第6話 ある【射手】の少女が見た風景(2)

「あの……いきなりAランクダンジョンですか? 私、あまり戦力にはなれないと思いますけど……」


 私は失礼かなと思いつつも、ジェラルドさんたちにそう問わずにはいられなかった。


 パーティに誘われた翌日。

 私がジェラルドさんたちに連れられてやってきたのは、Aランクダンジョンの入り口だった。


 新人を一から育てるというから、もっと低ランクのダンジョンから始めるのかと思ったけど、いきなりの超高難易度ダンジョンからのスタートだ。

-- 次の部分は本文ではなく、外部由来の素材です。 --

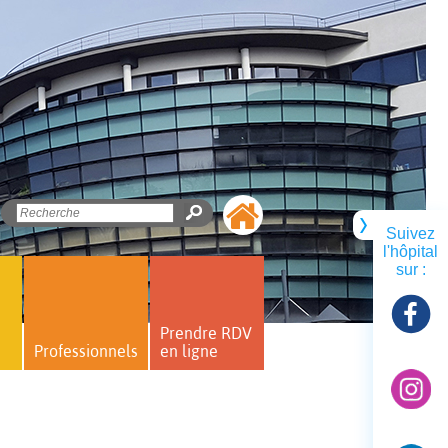
Suivez
l'hôpital
sur :
Prendre RDV
Professionnels
en ligne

 ジェラルドさんは、私に向かって例のイケメンスマイルで笑いかける。


「大丈夫。最初から討伐数を求めたりはしないから、安心して。実戦を経験しながら、少しずつ実力を身につけていってくれればいいよ」


「は、はい……できるだけ頑張ります!」


 不安だったけど、それだけ期待されているんだと思うことにした。

 できるだけ足を引っ張らないように頑張ろうと思った。


 緊張している私に、ダニエルさんが声をかけてくる。


「なぁに、心配するな。俺たちは実質三人で、ずっとこのAランクダンジョンに潜ってきたんだからな。それにお前のことは、俺が守ってやるからよ」


 ダニエルさんはそう言って、私のお尻をパンと叩いた。

 その際に一瞬だけ、いやらしくお尻をなでられた気がした。


「んひっ……!? ──は、はい! よろしくお願いします!」


 き、気のせい気のせい……。

 ていうかそもそも、お尻を叩く時点でどうかとも思うんだけど……。


 まあダニエルさんなりに、そういう気やすいスキンシップで、私の緊張をほぐそうとしてくれているんだろう。


 悪いほうに捉えちゃいけない。

 ポジティブに考えよう。善意善意。


 そんなわけで私は、おっかなびっくりジェラルドさんたちのあとについて、初めてのダンジョン探索を始めた。


 そして、ダンジョンに踏み込んでから思った。


 ──あれ、これやっぱりまずいんじゃないの、と。


 うっかり罠とか踏んだら、ジェラルドさんたちは大丈夫かもしれないけど、私は即死なんじゃないだろうか。


 あるいは、遠隔攻撃をしてくるモンスターに出会ったら、とか……。


 でも今さら帰りますとも言えないし、ジェラルドさんたちにも何か考えがあるんだろうと思って、Aランクの熟練冒険者である彼らを信じることにした。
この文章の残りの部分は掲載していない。